WATCH: How cyclones influence monsoon arrival

An early monsoon over Kerala is not indicative of the impact over rest of the country; monsoon rains may arrive over central India by June-end, 2 weeks later than expected

By DTE Staff
Published: Thursday 27 May 2021

The Indian Metrological Department’s (IMD) long-range forecast May 14, 2021 predicted that monsoon winds will bring rainfall over Kerala from May 31 — one day prior to the normal date of arrival.

The monsoon system may get affected by cyclones in the Arabian Sea and the Bay of Bengal. Cyclone Yaas, which had been brewing in the Bay of Bengal for the last few days, made landfall on May 26, hitting the coastal districts of Kendrapara, Jagatsinghpur, Bhadrak and Balasore in Odisha.

In 2020, cyclones Amphan and Nisarga pulled up the onset of monsoon to June 1, originally predicted for June 5. Cyclone Yaas is predicted to have a similar influence in 2021.

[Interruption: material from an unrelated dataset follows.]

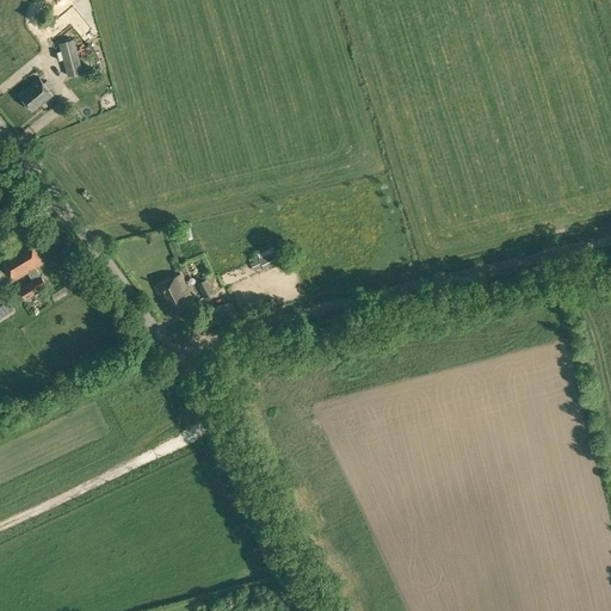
[(97,34),(73,5),(44,29),(54,39),(72,25),(86,43),(97,34)]
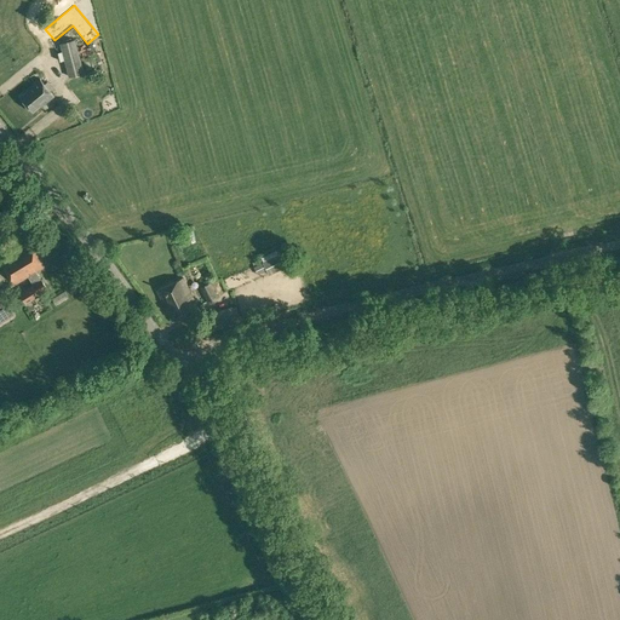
[(61,42),(69,76),(84,73),(76,39),(61,42)]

Cyclone Yaas is the 14th pre-monsoon cyclone (April to May) to hit Odisha out of 138 cyclones since 1804, said Uma Charan Mohanty, former professor, Center for Atmospheric Sciences, Indian Institute of Technology (IIT), Delhi.

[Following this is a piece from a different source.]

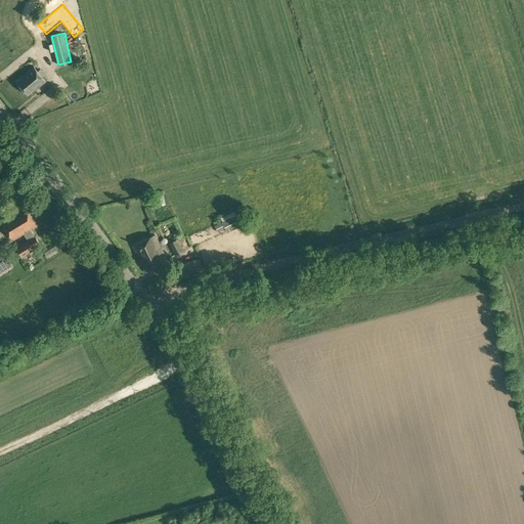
[(17,81),(29,94),(34,89),(35,90),(46,81),(34,66),(23,75),(24,76),(17,81)]
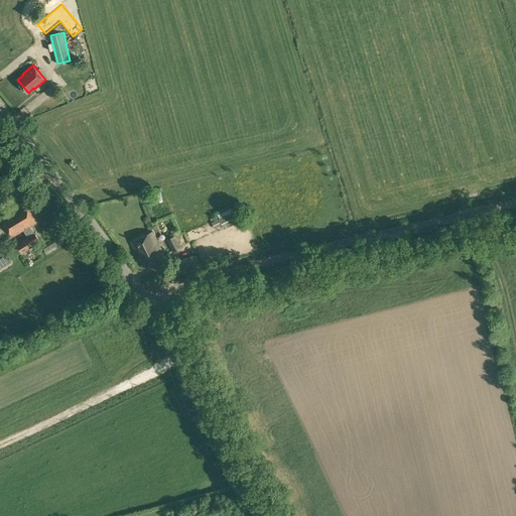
[(48,69),(51,78),(60,74),(56,66),(48,69)]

But, an early monsoon onset over Kerala is not indicative of the impact over the rest of the country: Due to pre-monsoon rainfall caused by Cyclone Tauktae, monsoon rains may arrive over central India by the end of June — two weeks later than they were supposed to.

In Telangana, the normal onset is expected to happen June 10, as opposed to the prediction of June 24-July 2. The normal onset for Delhi is expected to happen June 27. But the rains might reach between July 11 and July 17 this year.